FIG. 1 is an illustrative elevational view of a disc drive in accordance with one embodiment of the present invention.
FIG. 2 is a block diagram of one embodiment of the present invention.
FIG. 3 is a flow diagram illustrating one embodiment of operation of the present invention.
FIG. 4 is an illustration of a disc surface divided in accordance with one embodiment of the present invention.
FIG. 5 is a block diagram of another embodiment of the present invention.
FIG. 1 illustrates an embodiment of a disc drive storage device 100. Disc drive 100 is a block oriented device that includes a housing 102 that houses a disc pack 126 of discs 106 secured by clamps 124 to a spindle motor 108. Each disc 106 has at least one storage surface 105 that is illustratively a layer of material (such as magnetic material or optically readable material) suitable for storing data. Each disc 106 is accessible by a read/write assembly 112 which includes a transducer or head 110. Spindle motor 108 drives rotation of the discs 106 in disc pack 126 in a direction of rotation about spindle 109.

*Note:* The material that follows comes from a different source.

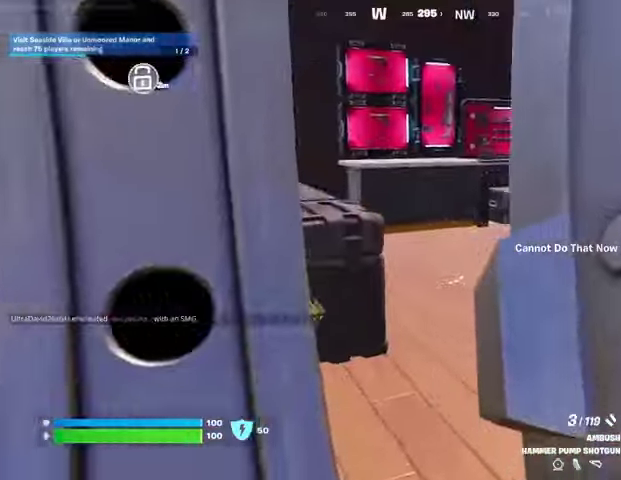
{"buttons": [], "left_stick": "up", "right_stick": "center", "events": [[33, "left_stick", "up"]]}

 As discs 126 are rotated, read/write assembly 112 accesses different rotational locations on the storage surfaces 105 in disc pack 126. Read/write assembly 112 is actuated for radial movement relative to the disc surfaces, such as in a direction indicated by arrow 122, in order to access different tracks (or radial positions) on the disc surfaces. Such actuation of read/write assembly 112 is illustratively provided by a servo system which can include a voice coil motor (VCM) 118. Voice coil motor 118 includes a rotor 116 that pivots on axis 120. VCM 118 also illustratively includes an arm 114 that supports the read/write head assembly 112.
 Disc drive 100 illustratively includes control circuitry 130 (which includes a CPU) for controlling operation of disc drive 100 and for transferring data in and out of the disc drive 100. CPU 130 illustratively controls the actual reading and writing operations on the drive 100.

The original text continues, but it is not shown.